Issue 3: Adam Piette reviews Geoffrey Hill
Geoffrey Hill, Collected Critical Writings, edited by Kenneth Haynes
(Oxford: Oxford University Press, 2008). ISBN 978-0-19-920847-0. £32.00.Geoffrey Hill’s Collected Critical Writings are magisterial in a variety of senses. They befit, as the OED states, ‘a master, teacher, or other person qualified to speak with authority’. They are ‘masterly, authoritative, commanding’. They are also, occasionally and by force of circumstance, the work of a person risking the heckler’s accusations of pedantry and dictatorial arrogance for their arrogation of a preacher’s vituperation and a judge’s summary justice. For they sit in judgement on the work of the dead with measured and ethical standards which commit Hill to appearing, as he writes of Hopkins, ‘two or three centuries behind the times’. Old-fashioned faith is the standard under which the struggle is waged in the wilderness of contemporary England: Hill is drawn to admit in the later essays his attachment to the doctrine of original sin. Not since T.E. Hulme has Britain seen a mind at such excoriating work on the damnable ethical errors in the slips, back-slidings and complicities of writers at their lazy worst, and in the pondering of the relation between those writerly sins to the systems of power that constitute the polis. The handful of writers to whom his literary credences make concession are subjected to an attention of extraordinary intensity, testing their worth, as in a great furnace, with some of the most rigorous and unremitting of readings. These are Christian explorations of the contextures of style at the perilous divide between consciousness of the latter-day fires of holy judgement and a tormented acknowledgement of the forces that impose the codes upon each generation, the ignorant, treacherously tolerant, hedonist, prejudicial hollow men that rule culture. The dividing line upon which the struggle takes place is in language, in the pitch and tone, the rhythm and syntax of the sentence, there where the mind is embroiled in the public realm, failing or redeeming its time. These essays are a searching defence of poetry as a mode of the theological imagination, fraught with the potential redemptive energy in particular words, aghast at the mess of pottage served up to all minds in bankrupt, self-entranced culture, recreating in the grammar of its assent and dissent the lonely wrestling with word and conscience of the stubbornly judicial dead.
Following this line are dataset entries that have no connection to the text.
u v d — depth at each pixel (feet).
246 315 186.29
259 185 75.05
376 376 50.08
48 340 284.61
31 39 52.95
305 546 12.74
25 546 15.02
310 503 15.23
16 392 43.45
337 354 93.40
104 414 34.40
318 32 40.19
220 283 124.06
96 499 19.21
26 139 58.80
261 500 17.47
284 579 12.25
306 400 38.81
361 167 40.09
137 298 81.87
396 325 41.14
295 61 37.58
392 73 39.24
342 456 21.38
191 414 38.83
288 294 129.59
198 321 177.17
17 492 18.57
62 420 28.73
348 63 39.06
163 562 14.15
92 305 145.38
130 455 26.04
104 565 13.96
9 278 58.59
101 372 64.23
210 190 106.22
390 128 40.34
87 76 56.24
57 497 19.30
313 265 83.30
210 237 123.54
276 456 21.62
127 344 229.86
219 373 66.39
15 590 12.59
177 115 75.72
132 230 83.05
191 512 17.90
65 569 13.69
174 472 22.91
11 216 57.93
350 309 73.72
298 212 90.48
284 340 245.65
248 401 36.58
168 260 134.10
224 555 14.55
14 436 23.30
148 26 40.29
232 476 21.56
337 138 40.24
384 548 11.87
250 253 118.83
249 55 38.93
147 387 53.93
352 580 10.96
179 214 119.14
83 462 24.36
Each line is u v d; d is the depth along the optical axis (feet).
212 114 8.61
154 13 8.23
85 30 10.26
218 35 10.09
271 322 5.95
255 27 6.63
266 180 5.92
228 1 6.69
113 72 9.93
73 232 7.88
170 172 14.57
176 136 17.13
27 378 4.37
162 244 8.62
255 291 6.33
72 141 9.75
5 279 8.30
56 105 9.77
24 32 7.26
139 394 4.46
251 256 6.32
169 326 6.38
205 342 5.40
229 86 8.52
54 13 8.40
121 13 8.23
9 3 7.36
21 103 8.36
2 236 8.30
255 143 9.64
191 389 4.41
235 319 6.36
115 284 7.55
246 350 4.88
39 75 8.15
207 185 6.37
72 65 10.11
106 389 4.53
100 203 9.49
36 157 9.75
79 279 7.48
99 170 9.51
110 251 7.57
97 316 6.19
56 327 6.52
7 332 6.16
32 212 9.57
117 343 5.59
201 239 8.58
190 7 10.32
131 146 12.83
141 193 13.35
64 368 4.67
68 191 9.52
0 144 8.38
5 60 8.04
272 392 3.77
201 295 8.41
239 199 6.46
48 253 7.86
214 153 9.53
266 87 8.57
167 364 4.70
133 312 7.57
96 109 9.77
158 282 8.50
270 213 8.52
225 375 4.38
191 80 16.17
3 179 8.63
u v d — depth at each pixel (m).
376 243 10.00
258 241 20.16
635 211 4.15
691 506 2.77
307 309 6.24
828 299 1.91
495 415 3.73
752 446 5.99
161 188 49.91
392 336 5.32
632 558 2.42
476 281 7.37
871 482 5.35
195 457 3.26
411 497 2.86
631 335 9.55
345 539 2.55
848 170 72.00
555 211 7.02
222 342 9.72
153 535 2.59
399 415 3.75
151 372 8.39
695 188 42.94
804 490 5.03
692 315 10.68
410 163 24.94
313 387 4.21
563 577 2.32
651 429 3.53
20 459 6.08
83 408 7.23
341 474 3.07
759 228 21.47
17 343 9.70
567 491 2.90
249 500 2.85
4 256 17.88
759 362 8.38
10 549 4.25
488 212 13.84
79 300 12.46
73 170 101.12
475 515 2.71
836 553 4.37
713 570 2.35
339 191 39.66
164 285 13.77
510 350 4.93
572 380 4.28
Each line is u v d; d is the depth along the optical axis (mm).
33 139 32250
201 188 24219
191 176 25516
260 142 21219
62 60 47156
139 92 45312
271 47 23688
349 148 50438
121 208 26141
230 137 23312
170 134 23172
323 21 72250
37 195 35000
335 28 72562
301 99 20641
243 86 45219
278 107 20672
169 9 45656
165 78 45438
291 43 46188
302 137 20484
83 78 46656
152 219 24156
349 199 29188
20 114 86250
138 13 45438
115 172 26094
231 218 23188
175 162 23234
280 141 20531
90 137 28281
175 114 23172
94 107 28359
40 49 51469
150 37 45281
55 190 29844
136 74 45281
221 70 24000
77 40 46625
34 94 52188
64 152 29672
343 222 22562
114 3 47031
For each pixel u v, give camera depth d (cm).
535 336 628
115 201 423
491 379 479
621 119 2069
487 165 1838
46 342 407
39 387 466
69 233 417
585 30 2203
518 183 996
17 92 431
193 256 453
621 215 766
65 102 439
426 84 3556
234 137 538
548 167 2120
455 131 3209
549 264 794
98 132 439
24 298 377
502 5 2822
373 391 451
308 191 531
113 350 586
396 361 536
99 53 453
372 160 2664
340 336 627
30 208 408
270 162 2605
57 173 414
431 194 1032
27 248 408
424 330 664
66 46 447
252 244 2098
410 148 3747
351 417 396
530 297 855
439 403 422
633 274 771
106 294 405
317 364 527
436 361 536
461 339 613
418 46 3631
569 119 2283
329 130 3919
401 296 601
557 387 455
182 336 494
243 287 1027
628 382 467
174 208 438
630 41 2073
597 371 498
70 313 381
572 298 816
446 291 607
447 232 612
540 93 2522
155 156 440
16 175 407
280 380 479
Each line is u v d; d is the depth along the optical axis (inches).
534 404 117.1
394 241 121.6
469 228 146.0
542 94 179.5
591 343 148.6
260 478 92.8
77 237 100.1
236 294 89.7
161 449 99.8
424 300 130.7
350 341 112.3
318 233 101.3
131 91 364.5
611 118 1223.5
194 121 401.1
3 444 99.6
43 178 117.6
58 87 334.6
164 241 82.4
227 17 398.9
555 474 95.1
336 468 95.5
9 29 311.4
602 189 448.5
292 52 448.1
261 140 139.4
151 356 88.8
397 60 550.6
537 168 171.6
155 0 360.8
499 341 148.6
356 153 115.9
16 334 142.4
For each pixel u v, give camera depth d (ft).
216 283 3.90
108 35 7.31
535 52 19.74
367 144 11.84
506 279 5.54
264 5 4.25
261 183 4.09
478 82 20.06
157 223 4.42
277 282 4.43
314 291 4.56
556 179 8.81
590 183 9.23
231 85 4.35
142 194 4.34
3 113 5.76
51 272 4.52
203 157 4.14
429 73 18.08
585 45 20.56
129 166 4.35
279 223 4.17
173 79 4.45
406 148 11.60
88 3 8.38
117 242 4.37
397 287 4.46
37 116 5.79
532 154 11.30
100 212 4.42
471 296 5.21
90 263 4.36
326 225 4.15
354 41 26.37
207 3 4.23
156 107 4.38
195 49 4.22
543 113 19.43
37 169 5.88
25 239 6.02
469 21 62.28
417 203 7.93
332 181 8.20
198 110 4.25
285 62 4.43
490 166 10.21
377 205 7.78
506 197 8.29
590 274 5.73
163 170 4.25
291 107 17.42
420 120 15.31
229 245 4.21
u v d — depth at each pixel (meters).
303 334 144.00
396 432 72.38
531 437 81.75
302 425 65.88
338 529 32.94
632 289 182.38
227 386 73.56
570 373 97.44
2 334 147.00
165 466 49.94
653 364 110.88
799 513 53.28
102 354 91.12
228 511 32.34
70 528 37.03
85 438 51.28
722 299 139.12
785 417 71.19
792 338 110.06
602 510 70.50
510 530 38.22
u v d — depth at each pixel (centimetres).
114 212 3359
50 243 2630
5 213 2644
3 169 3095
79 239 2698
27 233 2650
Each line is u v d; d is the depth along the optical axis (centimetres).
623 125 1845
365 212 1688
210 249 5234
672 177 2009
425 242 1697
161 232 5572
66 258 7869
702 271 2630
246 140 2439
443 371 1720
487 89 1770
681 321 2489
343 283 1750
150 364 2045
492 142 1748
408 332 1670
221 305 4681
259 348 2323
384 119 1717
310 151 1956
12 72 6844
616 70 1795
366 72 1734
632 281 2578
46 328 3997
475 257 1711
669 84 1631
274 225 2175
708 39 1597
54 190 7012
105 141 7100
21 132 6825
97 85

The temptation, when faced with satirical and ethical commination of such force, is to marginalize the voice as reactionary, crank-Christian, woefully eccentric –Wyndham Lewis dressed up as a wild evangelist at Speaker’s Corner. Yet this would be to close the mind, through fear, scorn and prejudice, to a poet who has done more than any other to re-establish the grounds of the possibility of a political poetics in this philistine nation. The collection gathers together the extraordinary essays that made up The Lords of Limit of 1984 – which included the finest piece of writing on the 19th century by a contemporary poet, ‘Poetry as “Menace” and “Atonement”’ – and The Enemy’s Country of 1991, the Clark Lectures at Trinity College, Cambridge in 1986: which contains the most devastating attack on business culture most notably through the meditations of its presence in the work of Dryden and Pound. Three further collections are added, Style and Faith (2003), Inventions of Value (collecting articles on the concept of ‘intrinsic value’ written between 1984 and 2001), and Alienated Majesty, collecting the 2000 Ward-Phillips Lectures at Notre Dame, the 2001 St Louis T.S. Eliot Memorial Lecture and the 2005 Empson Lectures at Cambridge. The later collections I will be considering briefly here.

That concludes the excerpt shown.